New Women’s Health Research Roadmap

To build upon these projects, OWH recently released a Women’s Health Research Roadmap that outlines seven broad areas where new or enhanced regulatory science research would be beneficial to women’s health. Future OWH-funded research will seek to:

  1. Advance Safety and Efficacy
  2. Improve Clinical Study Design and Analyses
  3. Identify Novel Modeling and Simulation Approaches
  4. Advance Biomarker Science
  5. Expand Postmarket Data Sources and Analysis
  6. Improve Health Communications
  7. Identify Sex Differences related to Emerging Technologies.

OWH will work with FDA Centers to increase collaboration and communication on research endeavors related to women’s health.

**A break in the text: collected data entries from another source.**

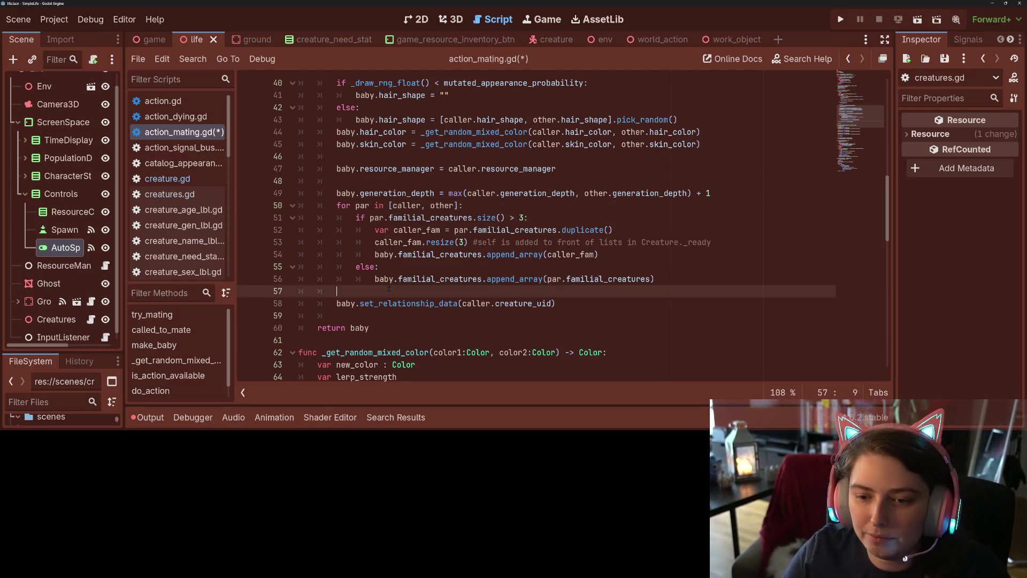
Move the call into the parent loop as baby.set_relationship_data(par.creature_uid, par, 50.0, 0, "parent-child")
key("Delete")
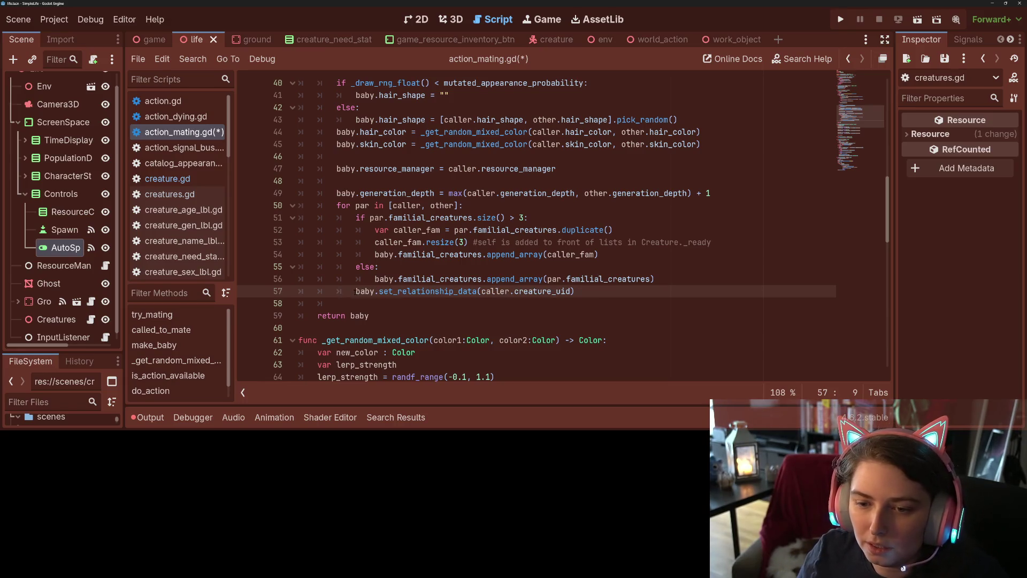
double_click(501, 291)
type("ar")
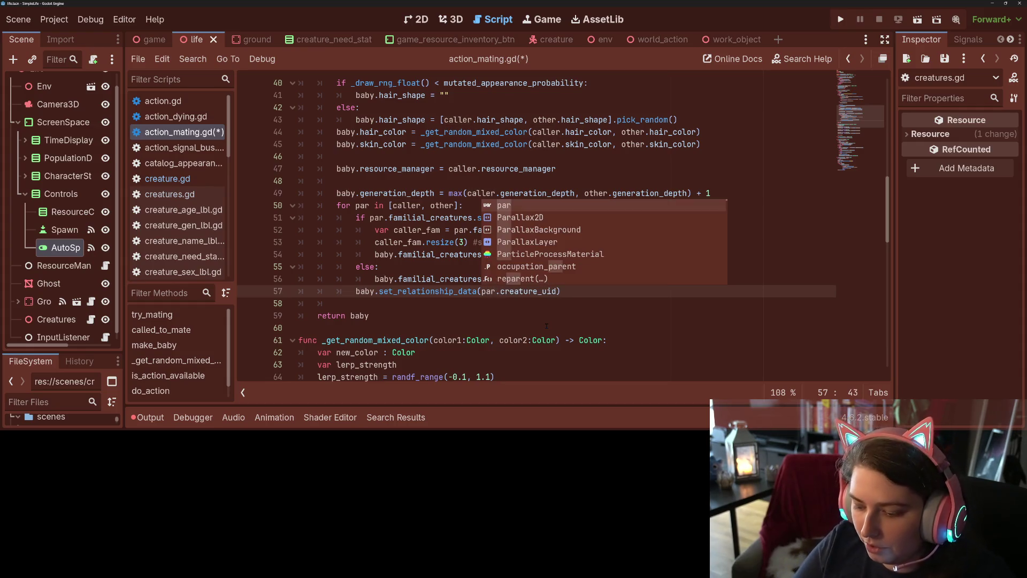
key("End")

By promoting collaborative research in mission critical areas, the Roadmap will better position FDA to foster the advancement of innovative products that promote and protect the health of all Americans.

While I may never be able to run a marathon, my injury helped guide my career at FDA and my work to strengthen FDA’s commitment to advancing women’s health research. And with the new Roadmap, we are well positioned to continue the progress that has been made in women’s health.

Pamela E. Scott, Ph.D., is Deputy Director and Director of Research and Development, FDA Office of Women’s Health.